Keck's Solar Park today

When I visited Chicago for some book events last month, I scheduled an extra day to re-visit Solar Park, a neighborhood in Glenview which Fred Keck designed for developer Howard Sloan in 1939-42.  (Fred Keck was "the first Solar architect," in the modern sense, as I discuss in great detail in the book.)  My friend Jim Laukes was my traveling companion and many thanks to him for a memorable adventure.  We also visited a solar neighborhood by Keck in Glencoe.  More on that soon.

First, the good news.  The first Sloan house (1940), for which Sloan coined the label "Solar House," is in beautiful and original condition.  I did not photograph the characteristic south wall because it faces a private backyard, but it remains just like the Hedrich-Blessing photo included in the book (p.15), with the uplifted roofs of the clerestory and the screen porch wonderfully intact.  The north side, pictured here, faces the street.  You can just detect a portion of the uplifted roof to the left of the chimney.

Fred Keck, Sloan house  (1940). Photo © Anthony Denzer, 2013.

Fred Keck, Sloan house  (1940). Photo © Anthony Denzer, 2013.

The bad news?  Sloan II is gone, destroyed a few years ago.  Many others are lost as well.  In fact, there is only one other original Keck in this immediate neighborhood.  Sloan named one of the short streets in his subdivision "Solar Lane," and the name remains, but today there are no solar houses remaining on Solar Lane:

Photo © Anthony Denzer, 2013.

Photo © Anthony Denzer, 2013.

The 'McMansion' phenomena has certainly taken its toll on solar house history---see the George Löf house---and of course there have been many such tragedies in the wider world of historically-significant Midcentury Modern houses.

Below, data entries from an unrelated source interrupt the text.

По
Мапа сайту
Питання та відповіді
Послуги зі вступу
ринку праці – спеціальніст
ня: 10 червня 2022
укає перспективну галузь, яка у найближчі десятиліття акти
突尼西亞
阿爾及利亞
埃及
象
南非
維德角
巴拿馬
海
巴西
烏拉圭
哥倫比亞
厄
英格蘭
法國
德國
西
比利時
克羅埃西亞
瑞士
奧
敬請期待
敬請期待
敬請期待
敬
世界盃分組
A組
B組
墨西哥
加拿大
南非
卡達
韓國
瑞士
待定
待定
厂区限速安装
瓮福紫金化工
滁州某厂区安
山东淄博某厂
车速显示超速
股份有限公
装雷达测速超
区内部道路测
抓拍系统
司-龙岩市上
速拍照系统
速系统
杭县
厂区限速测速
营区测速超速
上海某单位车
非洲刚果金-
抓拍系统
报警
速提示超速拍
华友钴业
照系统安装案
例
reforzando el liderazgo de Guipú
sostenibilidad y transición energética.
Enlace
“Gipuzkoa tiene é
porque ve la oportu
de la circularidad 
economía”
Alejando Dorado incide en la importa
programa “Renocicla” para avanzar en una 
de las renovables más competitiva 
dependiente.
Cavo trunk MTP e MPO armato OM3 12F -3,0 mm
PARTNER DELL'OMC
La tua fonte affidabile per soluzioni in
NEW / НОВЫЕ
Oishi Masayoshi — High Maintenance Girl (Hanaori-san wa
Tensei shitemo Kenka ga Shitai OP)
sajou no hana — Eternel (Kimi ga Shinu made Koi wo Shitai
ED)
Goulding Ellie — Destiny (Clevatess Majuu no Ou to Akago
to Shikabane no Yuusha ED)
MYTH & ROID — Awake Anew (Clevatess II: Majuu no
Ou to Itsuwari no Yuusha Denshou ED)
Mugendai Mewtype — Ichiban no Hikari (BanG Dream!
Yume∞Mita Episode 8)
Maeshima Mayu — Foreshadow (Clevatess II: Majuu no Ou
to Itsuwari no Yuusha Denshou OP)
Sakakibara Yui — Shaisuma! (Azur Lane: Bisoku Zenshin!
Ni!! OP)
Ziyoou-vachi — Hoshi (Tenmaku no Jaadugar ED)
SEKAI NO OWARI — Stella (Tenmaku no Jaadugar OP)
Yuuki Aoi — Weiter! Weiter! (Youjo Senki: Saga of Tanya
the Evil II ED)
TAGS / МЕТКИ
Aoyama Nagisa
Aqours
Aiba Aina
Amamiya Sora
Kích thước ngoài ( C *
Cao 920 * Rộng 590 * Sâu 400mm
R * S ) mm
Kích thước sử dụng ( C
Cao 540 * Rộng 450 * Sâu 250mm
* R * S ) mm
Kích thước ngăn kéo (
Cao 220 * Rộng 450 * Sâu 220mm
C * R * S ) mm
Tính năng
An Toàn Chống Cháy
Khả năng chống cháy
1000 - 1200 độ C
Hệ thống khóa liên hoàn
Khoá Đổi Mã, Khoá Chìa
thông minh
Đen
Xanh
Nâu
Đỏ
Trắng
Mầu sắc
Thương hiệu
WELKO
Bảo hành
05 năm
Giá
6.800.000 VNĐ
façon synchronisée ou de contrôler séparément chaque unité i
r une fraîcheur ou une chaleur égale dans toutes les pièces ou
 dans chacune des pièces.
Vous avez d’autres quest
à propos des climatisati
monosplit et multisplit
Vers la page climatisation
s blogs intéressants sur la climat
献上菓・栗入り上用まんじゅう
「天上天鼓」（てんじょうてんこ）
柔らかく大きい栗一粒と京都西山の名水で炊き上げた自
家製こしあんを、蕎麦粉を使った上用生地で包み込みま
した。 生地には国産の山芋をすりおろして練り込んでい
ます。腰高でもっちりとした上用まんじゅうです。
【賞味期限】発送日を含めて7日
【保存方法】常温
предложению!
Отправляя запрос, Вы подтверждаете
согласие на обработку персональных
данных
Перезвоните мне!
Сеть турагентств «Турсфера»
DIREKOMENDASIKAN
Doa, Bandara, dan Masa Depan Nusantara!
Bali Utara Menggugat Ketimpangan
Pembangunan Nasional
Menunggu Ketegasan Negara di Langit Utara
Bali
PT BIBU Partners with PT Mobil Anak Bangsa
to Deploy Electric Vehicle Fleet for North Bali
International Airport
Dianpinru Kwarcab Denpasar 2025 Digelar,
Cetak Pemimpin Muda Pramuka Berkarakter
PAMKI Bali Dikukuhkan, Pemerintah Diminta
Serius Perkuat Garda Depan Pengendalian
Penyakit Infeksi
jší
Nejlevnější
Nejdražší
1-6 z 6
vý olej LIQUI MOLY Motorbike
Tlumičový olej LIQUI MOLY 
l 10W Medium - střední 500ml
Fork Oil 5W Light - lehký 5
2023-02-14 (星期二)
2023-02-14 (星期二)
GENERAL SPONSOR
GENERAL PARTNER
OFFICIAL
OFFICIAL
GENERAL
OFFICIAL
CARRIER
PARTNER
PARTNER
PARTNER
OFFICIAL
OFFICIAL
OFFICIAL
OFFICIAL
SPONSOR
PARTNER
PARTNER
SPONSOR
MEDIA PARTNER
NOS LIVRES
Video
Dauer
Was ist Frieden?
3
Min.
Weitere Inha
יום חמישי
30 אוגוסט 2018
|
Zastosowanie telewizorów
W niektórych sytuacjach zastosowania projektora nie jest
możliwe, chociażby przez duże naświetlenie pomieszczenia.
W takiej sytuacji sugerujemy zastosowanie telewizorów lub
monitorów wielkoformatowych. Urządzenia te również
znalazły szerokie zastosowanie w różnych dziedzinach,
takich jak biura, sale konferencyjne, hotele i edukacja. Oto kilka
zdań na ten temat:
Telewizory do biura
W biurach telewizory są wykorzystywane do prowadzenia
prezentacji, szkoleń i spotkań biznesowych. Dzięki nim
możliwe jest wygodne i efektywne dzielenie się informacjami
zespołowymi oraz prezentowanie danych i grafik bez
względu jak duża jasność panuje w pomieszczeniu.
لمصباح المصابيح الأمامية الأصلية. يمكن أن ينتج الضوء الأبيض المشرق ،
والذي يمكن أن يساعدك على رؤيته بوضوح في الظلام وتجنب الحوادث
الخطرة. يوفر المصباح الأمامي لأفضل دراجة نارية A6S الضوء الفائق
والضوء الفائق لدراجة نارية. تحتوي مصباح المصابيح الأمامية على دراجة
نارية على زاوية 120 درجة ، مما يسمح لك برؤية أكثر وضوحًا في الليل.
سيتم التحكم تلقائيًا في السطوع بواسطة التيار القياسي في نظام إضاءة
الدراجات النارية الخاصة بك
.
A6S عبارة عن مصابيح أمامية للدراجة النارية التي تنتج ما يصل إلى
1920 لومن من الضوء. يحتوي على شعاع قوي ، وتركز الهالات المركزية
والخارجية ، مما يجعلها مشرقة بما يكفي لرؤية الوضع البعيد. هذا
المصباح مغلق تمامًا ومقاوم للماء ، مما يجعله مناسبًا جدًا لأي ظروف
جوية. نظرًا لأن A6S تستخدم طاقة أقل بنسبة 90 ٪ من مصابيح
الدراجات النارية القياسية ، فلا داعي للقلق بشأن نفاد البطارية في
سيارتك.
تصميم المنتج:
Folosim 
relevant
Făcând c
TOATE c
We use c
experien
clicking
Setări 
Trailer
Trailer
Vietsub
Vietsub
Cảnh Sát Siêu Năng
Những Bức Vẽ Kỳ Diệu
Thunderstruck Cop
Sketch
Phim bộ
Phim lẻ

About a mile away, we found Paul Schweikher's Redwood Village Cooperative (aka North Shore Cooperative) semi-intact.  Four of the original seven houses are clearly recognizable, if somewhat altered.  This one corresponds to the Hedrich-Blessing image at the bottom of p.17 of the book:

Paul Schweikher, Redwood Village Cooperative  (1942). Photo © Anthony Denzer, 2013.

Paul Schweikher, Redwood Village Cooperative  (1942). Photo © Anthony Denzer, 2013.

The redwood siding has been painted.  A room has been added at the right.  But more significantly, the character-defining ventilating louvers have been removed from their location below the four tall windows.  I imagine they disappeared at the same time a new feature (seen at the center) arrived---the air conditioner.